OR patterns: OCaml allows | A | B -> expr in one arm. Rust also supports A | B => expr since Rust 1.53.

Exhaustiveness: Both languages enforce exhaustive matching at compile time. A missing variant is a compile error in Rust (non_exhaustive patterns) and a warning in OCaml. Exhaustiveness eliminates entire classes of runtime bugs.

Box for recursion: Rust requires Box<T> in recursive enum variants to give them a known size. OCaml allocates all values on the heap transparently — recursive types need no annotation.

Guards: Both use if guards in pattern arms (n if n < 0 => ... in Rust, n when n < 0 -> in OCaml), but Rust's guards don't affect exhaustiveness checking.

Binding: Rust's @ binding (n @ 1..=10) and OCaml's as binding (x :: _ as list) allow naming matched substructures while still pattern-matching.

OCaml Approach

OCaml uses the same match syntax and the same structural patterns. Variant types (type shape = Circle of float | Rectangle of float * float) are OCaml's algebraic data types.

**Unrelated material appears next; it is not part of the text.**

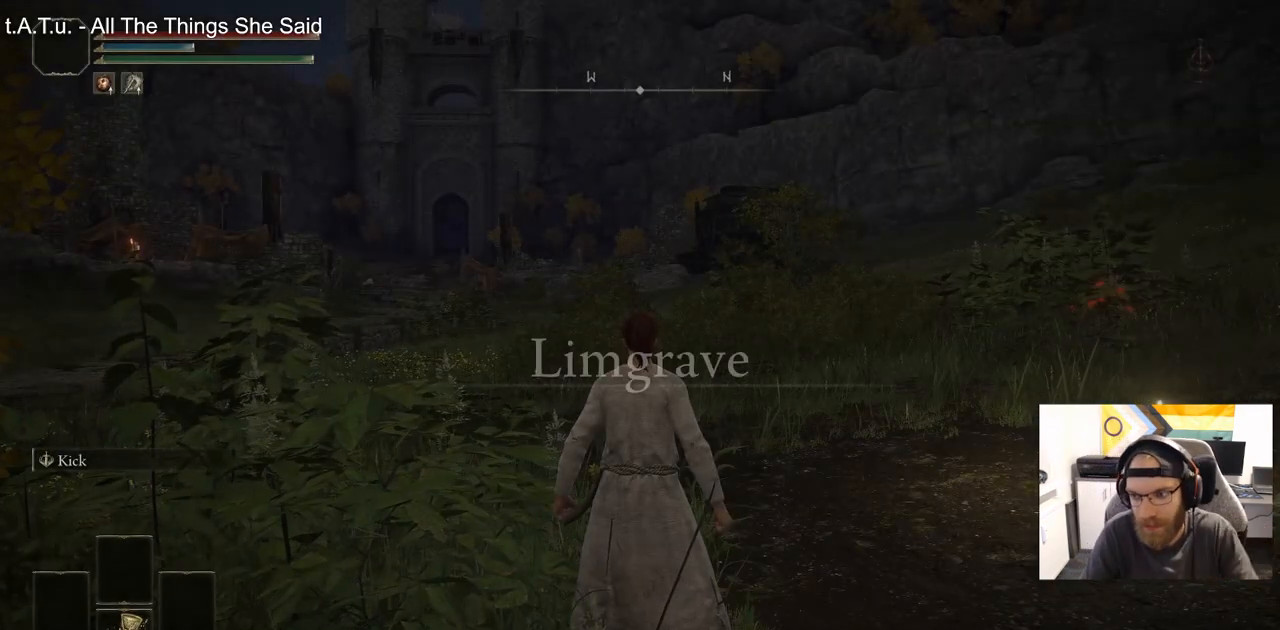
Gameplay with a controller (PlayStation layout); each line is a JSON object with the inputs held at the frame after it. "events" lists button and stick changes between this image and that frame as [ms after this image, input, new state], when the widget could be followed in between.
{"buttons": [], "left_stick": "center", "right_stick": "right", "events": [[17, "left_stick", "up"], [67, "left_stick", "up-right"], [200, "left_stick", "center"], [367, "right_stick", "right"]]}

The function keyword is shorthand for fun x -> match x with .... OCaml's pattern matching is exhaustiveness-checked at compile time just like Rust's — a missing arm is a warning or error, not a silent bug.

Full Source

#![allow(clippy::all)]
// 003: Pattern Matching
// Tuples, enums, nested patterns, guards

// Approach 1: Simple tuple matching
fn describe_pair(pair: (i32, i32)) -> String {
    match pair {
        (0, 0) => "origin".to_string(),
        (x, 0) => format!("x-axis at {}", x),
        (0, y) => format!("y-axis at {}", y),
        (x, y) => format!("point ({}, {})", x, y),
    }
}

// Approach 2: Enum matching
enum Shape {
    Circle(f64),
    Rectangle(f64, f64),
    Triangle(f64, f64, f64),
}

fn area(shape: &Shape) -> f64 {
    match shape {
        Shape::Circle(r) => std::f64::consts::PI * r * r,
        Shape::Rectangle(w, h) => w * h,
        Shape::Triangle(a, b, c) => {
            let s = (a + b + c) / 2.0;
            (s * (s - a) * (s - b) * (s - c)).sqrt()
        }
    }
}

fn shape_name(shape: &Shape) -> &str {
    match shape {
        Shape::Circle(_) => "circle",
        Shape::Rectangle(_, _) => "rectangle",
        Shape::Triangle(_, _, _) => "triangle",
    }
}

// Approach 3: Nested patterns with guards
enum Expr {
    Num(i32),
    Add(Box<Expr>, Box<Expr>),
    Mul(Box<Expr>, Box<Expr>),
}

fn eval(expr: &Expr) -> i32 {
    match expr {
        Expr::Num(n) => *n,
        Expr::Add(a, b) => eval(a) + eval(b),
        Expr::Mul(a, b) => eval(a) * eval(b),
    }
}

fn classify_number(n: i32) -> &'static str {
    match n {
        n if n < 0 => "negative",
        0 => "zero",
        n if n % 2 == 0 => "positive even",
        _ => "positive odd",
    }
}

#[cfg(test)]
mod tests {
    use super::*;

    #[test]
    fn test_describe_pair() {
        assert_eq!(describe_pair((0, 0)), "origin");
        assert_eq!(describe_pair((3, 0)), "x-axis at 3");
        assert_eq!(describe_pair((0, 5)), "y-axis at 5");
        assert_eq!(describe_pair((2, 3)), "point (2, 3)");
    }

    #[test]
    fn test_area() {
        assert!((area(&Shape::Circle(1.0)) - std::f64::consts::PI).abs() < 0.001);
        assert_eq!(area(&Shape::Rectangle(3.0, 4.0)), 12.0);
    }

    #[test]
    fn test_shape_name() {
        assert_eq!(shape_name(&Shape::Circle(1.0)), "circle");
    }

    #[test]
    fn test_eval() {
        let e = Expr::Add(
            Box::new(Expr::Num(1)),
            Box::new(Expr::Mul(Box::new(Expr::Num(2)), Box::new(Expr::Num(3)))),
        );
        assert_eq!(eval(&e), 7);
    }

    #[test]
    fn test_classify() {
        assert_eq!(classify_number(-5), "negative");
        assert_eq!(classify_number(0), "zero");
        assert_eq!(classify_number(4), "positive even");
        assert_eq!(classify_number(7), "positive odd");
    }
}

(* 003: Pattern Matching *)
(* Tuples, variants, nested patterns, guards *)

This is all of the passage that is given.